● Consigne de travail 1
Veuillez recopier mot pour mot le passage de l'extrait sur le CIO qui va de « En dehors de » à « sports de glisse. ».
● Consigne de travail 2
Répondez à ces questions d'après l'extrait sur le CIO :
(a) Combien de membres composent le CIO ?
(b) Combien de sports figurent aux Jeux d'été de cette année ?
(c) Quelle part des revenus olympiques provient des droits de diffusion ?

C’est le puissant et souvent opaque Comité international olympique, le CIO, basé à Lausanne, en Suisse, qui décide des sports à inclure dans les Jeux Olympiques. Il est composé de 112 membres issus des pays participants. C’est là que sont établis toutes les règles, tous les règlements et toutes les grandes décisions concernant les JO. Ces dernières années, le CIO a été de plus en plus critiqué. Les structures seraient trop ossifiées, les membres corrompus et généralement déconnectés de la réalité. Les Jeux d’été de cette année comprennent 28 sports avec 38 disciplines. Neuf de ces sports, comme l’escrime et l’haltérophilie, sont représentés depuis 1896, date des premiers Jeux Olympiques de l’ère moderne. Pour qu’un sport soit inclus dans les JO, une fédération sportive internationale déjà reconnue par le CIO doit soumettre une demande – soit comme sport à part entière, soit comme discipline d’un sport existant.
« Les Jeux Olympiques cherchent désespérément un facteur “cool” pour les Jeux d’été », déclarait Tony Hawk dans le New York Times en 2007 à propos des efforts du CIO pour ajouter le skateboard au répertoire. « Ils ont enfin compris que le snowboard est plus populaire que le curling aux Jeux d’hiver. »
En dehors de ces dissensions, l’observation de Hawk n’était pas entièrement fausse. De moins en moins de jeunes s’intéressent aux Jeux Olympiques. En 2016, la proportion de spectateurs âgés de 18 à 34 ans a diminué de 30 %. En 2020, le CIO a donc misé sur des sports plus modernes. Sachant que 75 % des revenus olympiques proviennent des droits de diffusion, il est important d’intégrer des sports aussi télégéniques que possible pour la survie des JO. De ce côté-là, le snowboard a été un succès incroyable pour le CIO. En termes de nombre de spectateurs, il a dépassé tous les autres sports de glisse.

● Matériel fourni
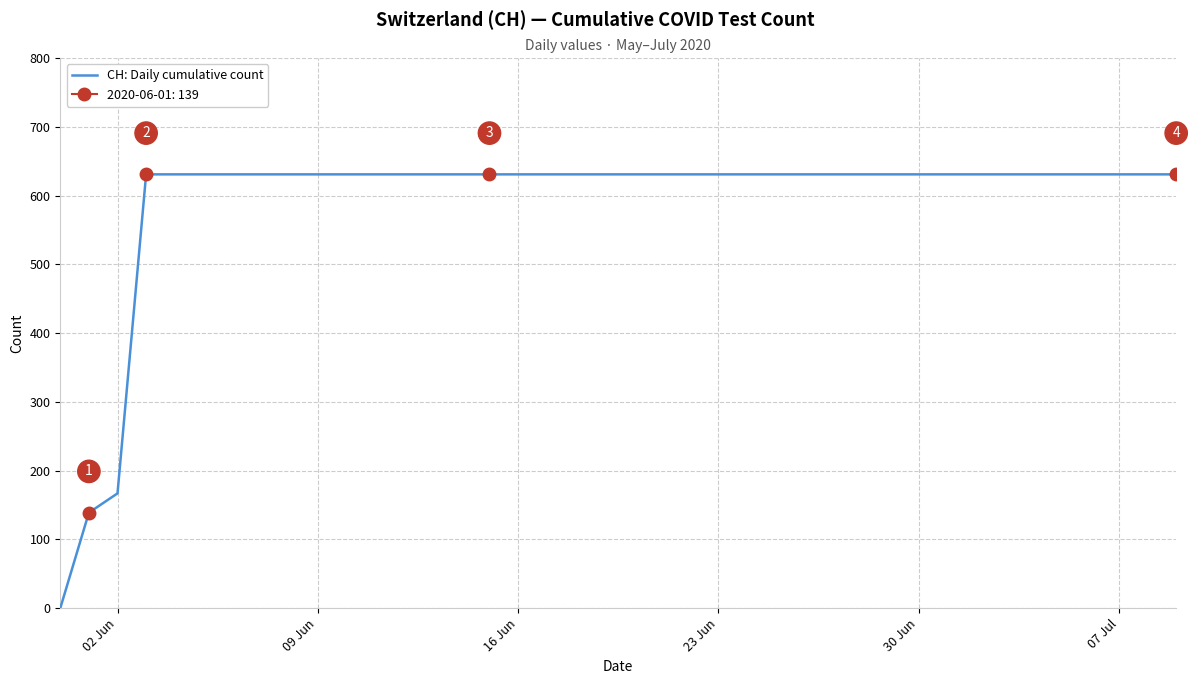

What is the maximum value for CH: Daily cumulative count?

631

● Corrigé de l'exercice 1
En dehors de ces dissensions, l’observation de Hawk n’était pas entièrement fausse. De moins en moins de jeunes s’intéressent aux Jeux Olympiques. En 2016, la proportion de spectateurs âgés de 18 à 34 ans a diminué de 30 %. En 2020, le CIO a donc misé sur des sports plus modernes. Sachant que 75 % des revenus olympiques proviennent des droits de diffusion, il est important d’intégrer des sports aussi télégéniques que possible pour la survie des JO. De ce côté-là, le snowboard a été un succès incroyable pour le CIO. En termes de nombre de spectateurs, il a dépassé tous les autres sports de glisse.

● Corrigé de l'exercice 2
(a) 112 membres.
(b) 28 sports.
(c) 75 %.